I do not know that you are familiar with gatling tool but there is an index.html under the folder(a2-1446748547160), you can view the details from there if you would like.
I will be online for next 4-5 hours you can ask anything or want another load test with different parameters:

Hey Adrien, do you need any additional info?
Also I might found the reason about the really high load average?
I mean search.threadppol.type was cached. I guess this type is unbounded, this is why it generates almost 2K threads, I thought context-swtich might occupy cpu instead of search operation.

However, now, we have EsRejectedExecutionException, probably due to the fixed threadpool and queue size.

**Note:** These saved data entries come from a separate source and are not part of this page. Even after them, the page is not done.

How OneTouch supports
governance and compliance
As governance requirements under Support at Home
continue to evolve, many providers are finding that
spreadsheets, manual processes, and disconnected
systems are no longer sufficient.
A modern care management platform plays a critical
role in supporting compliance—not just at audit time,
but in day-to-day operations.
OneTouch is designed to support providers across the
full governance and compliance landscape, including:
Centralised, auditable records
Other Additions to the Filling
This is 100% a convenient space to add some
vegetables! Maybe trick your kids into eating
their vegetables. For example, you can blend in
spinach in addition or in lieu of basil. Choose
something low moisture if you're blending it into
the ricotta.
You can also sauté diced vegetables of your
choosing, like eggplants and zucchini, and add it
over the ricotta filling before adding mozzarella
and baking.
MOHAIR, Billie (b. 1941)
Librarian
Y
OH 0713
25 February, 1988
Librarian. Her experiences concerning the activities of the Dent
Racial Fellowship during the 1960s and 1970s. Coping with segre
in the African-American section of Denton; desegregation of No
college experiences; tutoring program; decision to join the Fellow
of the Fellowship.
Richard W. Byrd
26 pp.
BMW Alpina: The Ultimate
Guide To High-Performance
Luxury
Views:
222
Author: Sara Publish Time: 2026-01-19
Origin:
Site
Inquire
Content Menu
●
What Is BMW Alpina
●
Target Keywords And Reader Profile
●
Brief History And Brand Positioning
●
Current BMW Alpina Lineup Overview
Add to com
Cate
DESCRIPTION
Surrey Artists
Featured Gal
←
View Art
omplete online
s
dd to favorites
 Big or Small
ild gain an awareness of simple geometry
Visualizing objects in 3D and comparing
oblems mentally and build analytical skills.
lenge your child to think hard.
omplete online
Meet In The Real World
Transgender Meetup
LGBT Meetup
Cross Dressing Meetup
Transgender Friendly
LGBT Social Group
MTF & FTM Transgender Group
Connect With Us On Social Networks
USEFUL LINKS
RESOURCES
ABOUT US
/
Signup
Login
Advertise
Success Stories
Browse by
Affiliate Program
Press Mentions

I am still confused, does that mean that I need new machines if I still want to ngram?
Mehmet -

Wow, indeed cached is not a good type for the search threadpool, and 2k threads can easily cause issues with your scheduler. We recently changed thread pool types to not be updateable to avoid such problems: https://github.com/elastic/elasticsearch/pull/14367

The EsRejectedExecutionException tells you that you are sending more requests than Elasticsearch can handle: it means that not only all threads of the search thread pool are busy, but also that the queue is full. When this happens, you need to stop sending requests for some time so that some space is going to be made in the queue, and then start again. The same mechanism is used at index time when indexing too many documents concurrently.

so what is you suggestion about ngrams?
I am shocked actually and 2 possible ideads came up:

  1. everyone using ngrams adds machine to support huge loads.
  2. nobody cares more thatn 50rps
  3. I am really missing a point?

Have you checked gc graphs?
I saw some gc young activity during these loads is that normal?